Problem description:
Every line of the records that holds the word "Treatment" should be copied out.

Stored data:
----

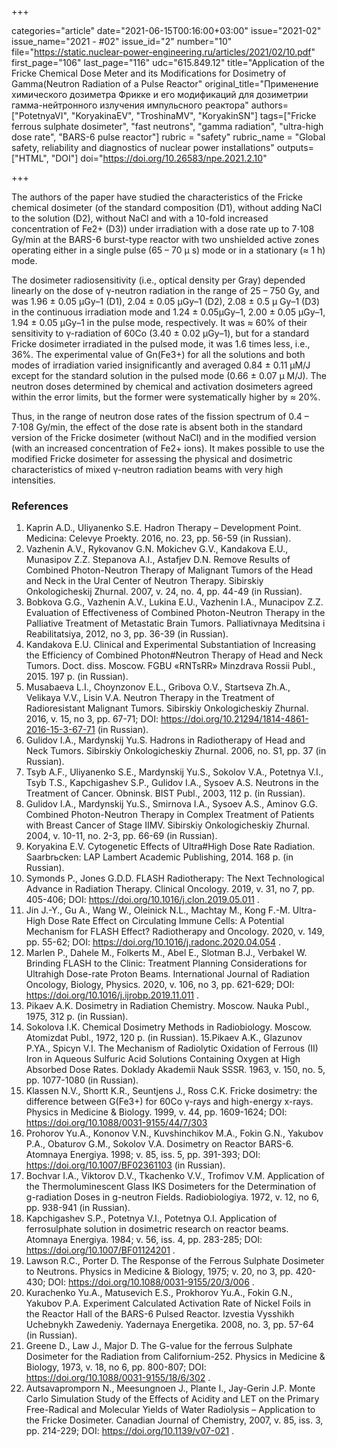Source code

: +++

categories="article"
date="2021-06-15T00:16:00+03:00"
issue="2021-02"
issue_name="2021 - #02"
issue_id="2"
number="10"
file="https://static.nuclear-power-engineering.ru/articles/2021/02/10.pdf"
first_page="106"
last_page="116"
udc="615.849.12"
title="Application of the Fricke Chemical Dose Meter and its Modifications for Dosimetry of Gamma(Neutron Radiation of a Pulse Reactor"
original_title="Применение химического дозиметра Фрикке и его модификаций для дозиметрии гамма-нейтронного излучения импульсного реактора"
authors=["PotetnyaVI", "KoryakinaEV", "TroshinaMV", "KoryakinSN"]
tags=["Fricke ferrous sulphate dosimeter", "fast neutrons", "gamma radiation", "ultra-high dose rate", "BARS-6 pulse reactor"]
rubric = "safety"
rubric_name = "Global safety, reliability and diagnostics of nuclear power installations"
outputs=["HTML", "DOI"]
doi="https://doi.org/10.26583/npe.2021.2.10"

+++

The authors of the paper have studied the characteristics of the Fricke chemical
dosimeter (of the standard composition (D1), without adding NaCl to the solution (D2),
without NaCl and with a 10-fold increased concentration of Fe2+ (D3)) under irradiation
with a dose rate up to 7⋅108 Gy/min at the BARS-6 burst-type reactor with two
unshielded active zones operating either in a single pulse (65 – 70 μ s) mode or in a
stationary (≈ 1 h) mode.

The dosimeter radiosensitivity (i.e., optical density per Gray) depended linearly on the
dose of γ-neutron radiation in the range of 25 – 750 Gy, and was 1.96 ± 0.05 μGy–1 (D1),
2.04 ± 0.05 μGy–1 (D2), 2.08 ± 0.5 μ Gy–1 (D3) in the continuous irradiation mode
and 1.24 ± 0.05μGy–1, 2.00 ± 0.05 μGy–1, 1.94 ± 0.05 μGy–1 in the pulse mode,
respectively. It was ≈ 60% of their sensitivity to γ-radiation of 60Со (3.40 ± 0.02 μGy–1),
but for a standard Fricke dosimeter irradiated in the pulsed mode, it was 1.6 times less, i.e.,
36%. The experimental value of Gn(Fe3+) for all the solutions and both modes of
irradiation varied insignificantly and averaged 0.84 ± 0.11 μM/J except for the
standard solution in the pulsed mode (0.66 ± 0.07 μ M/J). The neutron doses
determined by chemical and activation dosimeters agreed within the error limits, but
the former were systematically higher by ≈ 20%.

Thus, in the range of neutron dose rates of the fission spectrum of 0.4 – 7⋅108 Gy/min,
the effect of the dose rate is absent both in the standard version of the Fricke dosimeter
(without NaCl) and in the modified version (with an increased concentration of Fe2+
ions). It makes possible to use the modified Fricke dosimeter for assessing the physical
and dosimetric characteristics of mixed γ-neutron radiation beams with very high
intensities.

### References

1. Kaprin A.D., Uliyanenko S.E. Hadron Therapy – Development Point. Medicina: Celevye Proekty. 2016, no. 23, pp. 56-59 (in Russian).
2. Vazhenin A.V., Rykovanov G.N. Mokichev G.V., Kandakova E.U., Munasipov Z.Z. Stepanova A.I., Astafjev D.N. Remove Results of Combined Photon-Neutron Therapy of Malignant Tumors of the Head and Neck in the Ural Center of Neutron Therapy. Sibirskiy Onkologicheskij Zhurnal. 2007, v. 24, no. 4, pp. 44-49 (in Russian).
3. Bobkova G.G., Vazhenin A.V., Lukina E.U., Vazhenin I.A., Munacipov Z.Z. Evaluation of Effectiveness of Combined Photon-Neutron Therapy in the Palliative Treatment of Metastatic Brain Tumors. Palliativnaya Meditsina i Reabilitatsiya, 2012, no 3, pp. 36-39 (in Russian).
4. Kandakova E.U. Clinical and Experimental Substantiation of Increasing the Efficiency of Combined Photon#Neutron Therapy of Head and Neck Tumors. Doct. diss. Moscow. FGBU «RNTsRR» Minzdrava Rossii Publ., 2015. 197 p. (in Russian).
5. Musabaeva L.I., Choynzonov E.L., Gribova O.V., Startseva Zh.A., Velikaya V.V., Lisin V.A. Neutron Therapy in the Treatment of Radioresistant Malignant Tumors. Sibirskiy Onkologicheskiy Zhurnal. 2016, v. 15, no 3, pp. 67-71; DOI: https://doi.org/10.21294/1814-4861-2016-15-3-67-71 (in Russian).
6. Gulidov I.A., Mardynskij Yu.S. Hadrons in Radiotherapy of Head and Neck Tumors. Sibirskiy Onkologicheskiy Zhurnal. 2006, no. S1, pp. 37 (in Russian).
7. Tsyb A.F., Uliyanenko S.E., Mardynskij Yu.S., Sokolov V.A., Potetnya V.I., Tsyb T.S., Kapchigashev S.P., Gulidov I.A., Sysoev A.S. Neutrons in the Treatment of Cancer. Obninsk. BIST Publ., 2003, 112 p. (in Russian).
8. Gulidov I.A., Mardynskij Yu.S., Smirnova I.A., Sysoev A.S., Aminov G.G. Combined Photon-Neutron Therapy in Complex Treatment of Patients with Breast Cancer of Stage IIMV. Sibirskiy Onkologicheskiy Zhurnal. 2004, v. 10-11, no. 2-3, pp. 66-69 (in Russian).
9. Koryakina E.V. Cytogenetic Effects of Ultra#High Dose Rate Radiation. Saarbrьcken: LAP Lambert Academic Publishing, 2014. 168 p. (in Russian).
10. Symonds P., Jones G.D.D. FLASH Radiotherapy: The Next Technological Advance in Radiation Therapy. Clinical Oncology. 2019, v. 31, no 7, pp. 405-406; DOI: https://doi.org/10.1016/j.clon.2019.05.011 .
11. Jin J.-Y., Gu A., Wang W., Oleinick N.L., Machtay M., Kong F.-M. Ultra-High Dose Rate Effect on Circulating Immune Cells: A Potential Mechanism for FLASH Effect? Radiotherapy and Oncology. 2020, v. 149, pp. 55-62; DOI: https://doi.org/10.1016/j.radonc.2020.04.054 .
12. Marlen P., Dahele M., Folkerts M., Abel E., Slotman B.J., Verbakel W. Brinding FLASH to the Clinic: Treatment Planning Considerations for Ultrahigh Dose-rate Proton Beams. International Journal of Radiation Oncology, Biology, Physics. 2020, v. 106, no 3, pp. 621-629; DOI: https://doi.org/10.1016/j.ijrobp.2019.11.011 .
13. Pikaev A.K. Dosimetry in Radiation Chemistry. Moscow. Nauka Publ., 1975, 312 p. (in Russian).
14. Sokolova I.K. Chemical Dosimetry Methods in Radiobiology. Moscow. Atomizdat Publ., 1972, 120 p. (in Russian). 15.Pikaev A.K., Glazunov P.YA., Spicyn V.I. The Mechanism of Radiolytic Oxidation of Ferrous (II) Iron in Aqueous Sulfuric Acid Solutions Containing Oxygen at High Absorbed Dose Rates. Doklady Akademii Nauk SSSR. 1963, v. 150, no. 5, pp. 1077-1080 (in Russian).
16. Klassen N.V., Shortt K.R., Seuntjens J., Ross C.K. Fricke dosimetry: the difference between G(Fe3+) for 60Co γ-rays and high-energy x-rays. Physics in Medicine & Biology. 1999, v. 44, pp. 1609-1624; DOI: https://doi.org/10.1088/0031-9155/44/7/303
17. Prohorov Yu.A., Kononov V.N., Kuvshinchikov M.A., Fokin G.N., Yakubov P.A., Obaturov G.M., Sokolov V.A. Dosimetry on Reactor BARS-6. Atomnaya Energiya. 1998; v. 85, iss. 5, pp. 391-393; DOI: https://doi.org/10.1007/BF02361103 (in Russian).
18. Bochvar I.A., Viktorov D.V., Tkachenko V.V., Trofimov V.M. Application of the
Thermoluminescent Glass IKS Dosimeters for the Determination of g-radiation Doses in g-neutron Fields. Radiobiologiya. 1972, v. 12, no 6, pp. 938-941 (in Russian).
19. Kapchigashev S.P., Potetnya V.I., Potetnya O.I. Application of ferrosulphate solution in dosimetric research on reactor beams. Atomnaya Energiya. 1984; v. 56, iss. 4, pp. 283-285; DOI: https://doi.org/10.1007/BF01124201 .
20. Lawson R.C., Porter D. The Response of the Ferrous Sulphate Dosimeter to Neutrons. Physics in Medicine & Biology, 1975; v. 20, no 3, pp. 420-430; DOI: https://doi.org/10.1088/0031-9155/20/3/006 .
21. Kurachenko Yu.A., Matusevich E.S., Prokhorov Yu.A., Fokin G.N., Yakubov P.A. Experiment Calculated Activation Rate of Nickel Foils in the Reactor Hall of the BARS-6 Pulsed Reactor. Izvestia Vysshikh Uchebnykh Zawedeniy. Yadernaya Energetika. 2008, no. 3, pp. 57-64 (in Russian).
22. Greene D., Law J., Major D. The G-value for the ferrous Sulphate Dosimeter for the Radiation from Californium-252. Physics in Medicine & Biology, 1973, v. 18, no 6, pp. 800-807; DOI: https://doi.org/10.1088/0031-9155/18/6/302 .
23. Autsavapromporn N., Meesungnoen J., Plante I., Jay-Gerin J.P. Monte Carlo Simulation Study of the Effects of Acidity and LET on the Primary Free-Radical and Molecular Yields of Water Radiolysis – Application to the Fricke Dosimeter. Canadian Journal of Chemistry, 2007, v. 85, iss. 3, pp. 214-229; DOI: https://doi.org/10.1139/v07-021 .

----

Your solution:
3. Bobkova G.G., Vazhenin A.V., Lukina E.U., Vazhenin I.A., Munacipov Z.Z. Evaluation of Effectiveness of Combined Photon-Neutron Therapy in the Palliative Treatment of Metastatic Brain Tumors. Palliativnaya Meditsina i Reabilitatsiya, 2012, no 3, pp. 36-39 (in Russian).
5. Musabaeva L.I., Choynzonov E.L., Gribova O.V., Startseva Zh.A., Velikaya V.V., Lisin V.A. Neutron Therapy in the Treatment of Radioresistant Malignant Tumors. Sibirskiy Onkologicheskiy Zhurnal. 2016, v. 15, no 3, pp. 67-71; DOI: https://doi.org/10.21294/1814-4861-2016-15-3-67-71 (in Russian).
7. Tsyb A.F., Uliyanenko S.E., Mardynskij Yu.S., Sokolov V.A., Potetnya V.I., Tsyb T.S., Kapchigashev S.P., Gulidov I.A., Sysoev A.S. Neutrons in the Treatment of Cancer. Obninsk. BIST Publ., 2003, 112 p. (in Russian).
8. Gulidov I.A., Mardynskij Yu.S., Smirnova I.A., Sysoev A.S., Aminov G.G. Combined Photon-Neutron Therapy in Complex Treatment of Patients with Breast Cancer of Stage IIMV. Sibirskiy Onkologicheskiy Zhurnal. 2004, v. 10-11, no. 2-3, pp. 66-69 (in Russian).
12. Marlen P., Dahele M., Folkerts M., Abel E., Slotman B.J., Verbakel W. Brinding FLASH to the Clinic: Treatment Planning Considerations for Ultrahigh Dose-rate Proton Beams. International Journal of Radiation Oncology, Biology, Physics. 2020, v. 106, no 3, pp. 621-629; DOI: https://doi.org/10.1016/j.ijrobp.2019.11.011 .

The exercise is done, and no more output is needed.